Schuler’s office first received full authority over all CPS sexual abuse cases involving adults in June 2018 after the Chicago Tribune’s “Betrayed” series uncovered the district’s widespread and serious mishandling of students’ reports of sexual abuse.

Since then, the inspector general’s office has received hundreds of new reports of abuse while it carries out its usual duties and figures out how to reexamine old cases.

Schuler’s office started last school year with 23 full-time employees and ended with 34. To help manage the workload, the district this year budgeted an extra $3.5 million and 15 additional employees in the office who will be on a new sexual investigations team.

“The investigators tend to have pretty high caseloads, and we’re trying to close them,” Schuler said. “We want to investigate them all as well as we can and do the right thing.”

While Schuler said he doesn’t think the office needs more help right now, he “won’t be shy” about asking for more resources if that need is identified going forward.

Still, the office doesn’t have the capacity to look back at nearly 1,000 old cases since the year 2000.

So in February, Schuler, with the school board’s approval, hired global law firm Dentons LLP on a $250,000 contract to reexamine half of those old cases, according to school board records.

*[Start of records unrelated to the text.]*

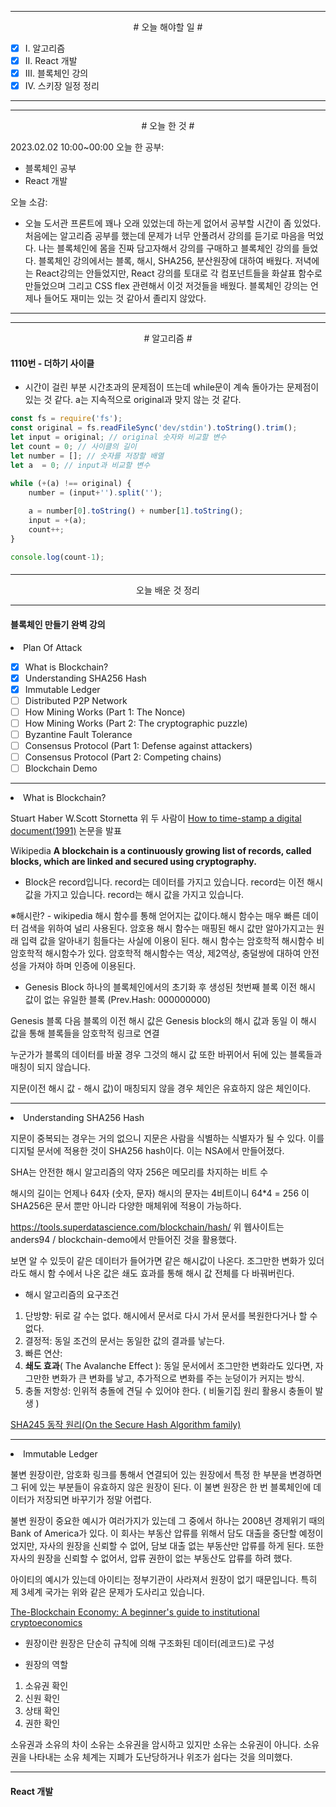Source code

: 

----

<div align='center'>
# 오늘 해야할 일 #
</div>

- [x]  Ⅰ. 알고리즘
- [x]  Ⅱ. React 개발
- [x]  Ⅲ. 블록체인 강의
- [x]  Ⅳ. 스키장 일정 정리

----

----

<div align="center"># 오늘 한 것 #</div>

2023.02.02 10:00~00:00 
오늘 한 공부: 
- 블록체인 공부
- React 개발

오늘 소감:
- 오늘 도서관 프론트에 꽤나 오래 있었는데 하는게 없어서 공부할 시간이 좀 있었다.
	처음에는 알고리즘 공부를 했는데 문제가 너무 안풀려서 강의를 듣기로 마음을 먹었다.
	나는 블록체인에 몸을 진짜 담고자해서 강의를 구매하고 블록체인 강의를 들었다.
	블록체인 강의에서는 블록, 해시, SHA256, 분산원장에 대하여 배웠다.
	저녁에는 React강의는 안들었지만, React 강의를 토대로 각 컴포넌트들을 화살표 함수로 만들었으며 그리고 CSS flex 관련해서 이것 저것들을 배웠다.
	블록체인 강의는  언제나 들어도 재미는 있는 것 같아서 졸리지 않았다.

----

----
<div align="center"># 알고리즘 #</div>

#### 1110번 - 더하기 사이클


- 시간이 걸린 부분
시간초과의 문제점이 뜨는데 while문이 계속 돌아가는 문제점이 있는 것 같다.
a는 지속적으로 original과 맞지 않는 것 같다.
```js
const fs = require('fs');
const original = fs.readFileSync('dev/stdin').toString().trim();
let input = original; // original 숫자와 비교할 변수
let count = 0; // 사이클의 길이
let number = []; // 숫자를 저장할 배열
let a  = 0; // input과 비교할 변수

while (+(a) !== original) {
    number = (input+'').split('');
    
    a = number[0].toString() + number[1].toString();
    input = +(a);
    count++;
}

console.log(count-1);
```

####

----

<div align="center">오늘 배운 것 정리</div>

----

#### 블록체인 만들기 완벽 강의

<li>Plan Of Attack</li>

- [x]  What is Blockchain?
- [x]  Understanding SHA256 Hash
- [x]  Immutable Ledger
- [ ]  Distributed P2P Network
- [ ]  How Mining Works (Part 1: The Nonce)
- [ ]  How Mining Works (Part 2: The cryptographic puzzle)
- [ ]  Byzantine Fault Tolerance
- [ ]  Consensus Protocol (Part 1: Defense against attackers)
- [ ]  Consensus Protocol (Part 2: Competing chains)
- [ ]  Blockchain Demo

----

<li>What is Blockchain?</li>

Stuart Haber
W.Scott Stornetta
위 두 사람이 
<a href="https://www.anf.es/pdf/Haber_Stornetta.pdf">How to time-stamp a digital document(1991)</a> 논문을 발표

Wikipedia
**A blockchain is a continuously growing list of records,
called blocks, which are linked and secured using cryptography.**


- Block은 record입니다.
record는 데이터를 가지고 있습니다.
record는 이전 해시 값을 가지고 있습니다.
record는 해시 값을 가지고 있습니다.

※해시란? - wikipedia
해시 함수를 통해 얻어지는 값이다.해시 함수는 매우 빠른 데이터 검색을 위하여 널리 사용된다.
암호용 해시 함수는 매핑된 해시 값만 알아가지고는 원래 입력 값을 알아내기 힘들다는 사실에
이용이 된다.
해시 함수는 암호학적 해시함수 비암호학적 해시함수가 있다.
암호학적 해시함수는 역상, 제2역상, 충덜쌍에 대하여 안전성을 가져야 하며 인증에 이용된다.

- Genesis Block
하나의 블록체인에서의 초기화 후 생성된 첫번째 블록
이전 해시 값이 없는 유일한 블록 (Prev.Hash: 000000000)

Genesis 블록 다음 블록의 이전 해시 값은 Genesis block의 해시 값과 동일
이 해시 값을 통해 블록들을 암호학적 링크로 연결

누군가가 블록의 데이터를 바꿀 경우 그것의 해시 값 또한 바뀌어서 뒤에 있는 블록들과 
매칭이 되지 않습니다.

지문(이전 해시 값 - 해시 값)이 매칭되지 않을 경우 체인은 유효하지 않은 체인이다.

----

<li>Understanding SHA256 Hash</li>

지문이 중복되는 경우는 거의 없으니 지문은 사람을 식별하는 식별자가 될 수 있다.
이를 디지털 문서에 적용한 것이 SHA256 hash이다.
이는 NSA에서 만들어졌다.

SHA는 안전한 해시 알고리즘의 약자
256은 메모리를 차지하는 비트 수 

해시의 길이는 언제나 64자 (숫자, 문자)
해시의 문자는 4비트이니
64*4 = 256
이 SHA256은 문서 뿐만 아니라 다양한 매체위에 적용이 가능하다.

https://tools.superdatascience.com/blockchain/hash/
위 웹사이트는 anders94 / blockchain-demo에서 만들어진 것을 활용했다.

보면 알 수 있듯이
같은 데이터가 들어가면 같은 해시값이 나온다.
조그만한 변화가 있더라도 해시 함
수에서 나온 값은 쇄도 효과를 통해 
해시 값 전체를 다 바꿔버린다.

- 해시 알고리즘의 요구조건
1. 단방향: 뒤로 갈 수는 없다. 해시에서 문서로 다시 가서 문서를 복원한다거나 할 수 없다.
2. 결정적: 동일 조건의 문서는 동일한 값의 결과를 낳는다.
3. 빠른 연산: 
4. **쇄도 효과**( The Avalanche Effect ): 동일 문서에서 조그만한 변화라도 있다면,
자그만한 변화가 큰 변화를 낳고, 추가적으로 변화를 주는 눈덩이가 커지는 방식.
5. 충돌 저항성: 인위적 충돌에 견딜 수 있어야 한다. ( 비둘기집 원리 활용시 충돌이 발생 )

<a href="https://www.staff.science.uu.nl/~tel00101/liter/Books/CrypCont.pdf">SHA245 동작 원리(On the Secure Hash Algorithm family)</a>

----

<li>Immutable Ledger</li>

불변 원장이란, 
암호화 링크를 통해서 연결되어 있는 원장에서 특정 한 부분을 변경하면 그 뒤에 있는 부분들이
유효하지 않은 원장이 된다.
이 불변 원장은 한 번 블록체인에 데이터가 저장되면 바꾸기가 정말 어렵다.

불변 원장이 중요한 예시가 여러가지가 있는데
그 중에서 하나는 2008년 경제위기 때의 Bank of America가 있다.
이 회사는 부동산 압류를 위해서 담도 대출을 중단할 예정이었지만,
자사의 원장을 신뢰할 수 없어, 담보 대출 없는 부동산만 압류를 하게 된다.
또한 자사의 원장을 신뢰할 수 없어서, 압류 권한이 없는 부동산도 압류를 하려 했다.

아이티의 예시가 있는데 아이티는 정부기관이 사라져서 원장이 없기 때문입니다.
특히 제 3세계 국가는 위와 같은 문제가 도사리고 있습니다.


<a href="https://medium.com/@cryptoeconomics/the-blockchain-economy-a-beginners-guide-to-institutional-cryptoeconomics-64bf2f2beec4">The-Blockchain Economy: A beginner's guide to institutional cryptoeconomics</a>

- 원장이란
원장은 단순히 규칙에 의해 구조화된 데이터(레코드)로 구성

- 원장의 역할
1. 소유권 확인
2. 신원 확인
3. 상태 확인
4. 권한 확인

소유권과 소유의 차이
소유는 소유권을 암시하고 있지만 소유는 소유권이 아니다.
소유권을 나타내는 소유 체계는 지폐가 도난당하거나 위조가 쉽다는 것을 의미했다.

----

####

#### React 개발

####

On Wednesday, Schuler hired another firm, Alvarez & Marsal, on a $550,000 agreement to help review the rest of the cases. A contract with the firm is still being negotiated but would start Dec. 1 and go through next October.

Alvarez & Marsal is a well-known global firm that specializes in performance improvement and turnaround management and offers investigations as one of its services to a large portfolio of major companies and governments. Among those working at the firm’s Chicago office is Anita Alvarez, the embattled former Cook County state’s attorney, who was hired as a managing director in April to oversee corruption, financial fraud and violent crimes investigations.

Alvarez & Marsal’s attorneys will review the investigative files of cases involving CPS employees and dating back to 2000 to “assess the effectiveness and appropriateness of the prior investigations,” school board records show. The attorneys will give Schuler’s office monthly progress reports on their findings and identify areas of concern that warrant another look or some corrective actions.

Alvarez & Marsal’s work — and Dentons’ — isn’t the first time the district’s handling of sexual abuse cases is reviewed.

Earlier this year, CPS agreed to a “substantial overhaul” of how it handles sexual violence and harassment cases after a federal investigation found “glaring and heartbreaking” problems in the district. At the end of that review, federal officials at the U.S. Department of Education’s Office for Civil Rights found “widespread and systemic” mishandling of thousands of incidents dating back to 2012.

Another report by former state inspector general and ex-assistant United States Attorney Maggie Hickey also found problems with CPS’ handling of cases but credited the district for changes already made, including the formation of a new Office of Student Protections and Title IX.